* **Directive**:
Using the records below, count the lines with "домашние" in them. Give the number only.

(Change listing data)
---*---
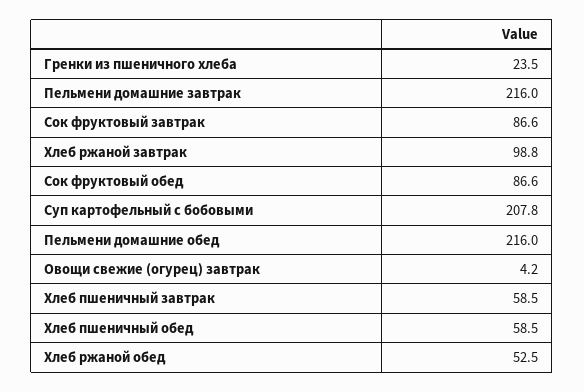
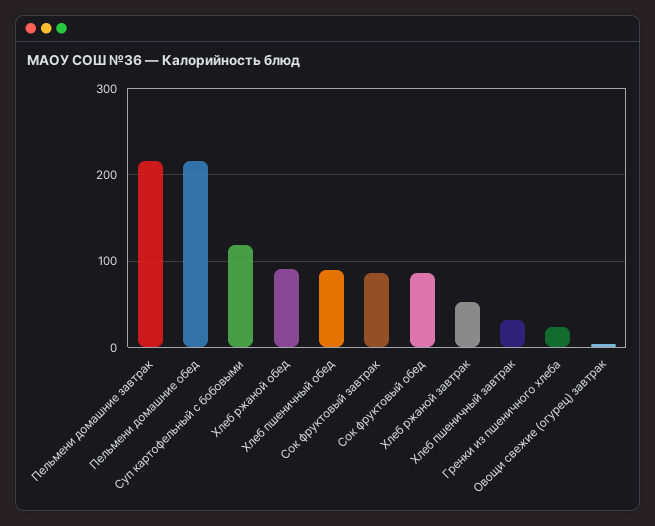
  {
    "Гренки из пшеничного хлеба": 23.5,
    "Пельмени домашние завтрак": 216,
    "Сок фруктовый завтрак": 86.6,
-   "Хлеб ржаной завтрак": 98.8,
+   "Хлеб ржаной завтрак": 50,
    "Сок фруктовый обед": 86.6,
-   "Суп картофельный с бобовыми": 207.8,
+   "Суп картофельный с бобовыми": 120,
    "Пельмени домашние обед": 216,
    "Овощи свежие (огурец) завтрак": 4.2,
-   "Хлеб пшеничный завтрак": 58.5,
+   "Хлеб пшеничный завтрак": 30,
-   "Хлеб пшеничный обед": 58.5,
+   "Хлеб пшеничный обед": 90,
-   "Хлеб ржаной обед": 52.5
+   "Хлеб ржаной обед": 90
  }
---*---
* **Your solution**:
2